Following that, Eugene Wasylenko, who had been at Biluszenko’s house, was called to the stand. Wasylenko gives the same recounting of Mary Krinitsky’s tale that Biluszenko had given, noting the buggy was the “first time” (261). He further claimed there had been no one in Mayfield by the name of “Andrew Pretash” (265) and that Mary Krinitsky had said she felt “threatened” by Arseny (270). Like Biluszenko, Wasylenko denied to Garvan that he had ever attempted to obtain work at the monastery.

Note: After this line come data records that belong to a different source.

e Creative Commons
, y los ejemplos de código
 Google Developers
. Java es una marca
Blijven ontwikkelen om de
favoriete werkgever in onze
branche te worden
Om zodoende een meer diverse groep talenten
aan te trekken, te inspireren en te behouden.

The next witness to take the stand is Hrycko Chaly and it is with him that I shall pick up in post four. At this point, the defense as started to muster a case against the prosecution’s. Some headway has been made, as there is a notary public (Harry Needle) who testified to the affidavit that lies behind the Svoboda article and Biluszenko and Wasylenko now give the jury a testimony that contradicts Mary Krinitsky and offers a reason she may have changed her mind and lied (she had been threatened). This is becoming a he said/she said affair with an affidavit to back up the allegedly libelous article. The defense is not done yet, however.
Fr. Oliver Herbel, Executive Director
[This post is cross posted at http://frontierorthodoxy.wordpress.com]
2 Replies to “Archbishop Arseny Post 3: Clarifications and the Defense Begins its Case”
Just to clarify for our readers, since we haven’t discussed him before — Bishop Soter Ortinsky was a Greek Catholic (Uniate) bishop, sent from Rome to the US in the early 20th century in an effort to stop the defections of Uniates to the Russian Orthodox Church.
Thank you, Matthew. I need to do better at remembering that people some of us have heard of or know about are not people we have all necessarily heard of or know about.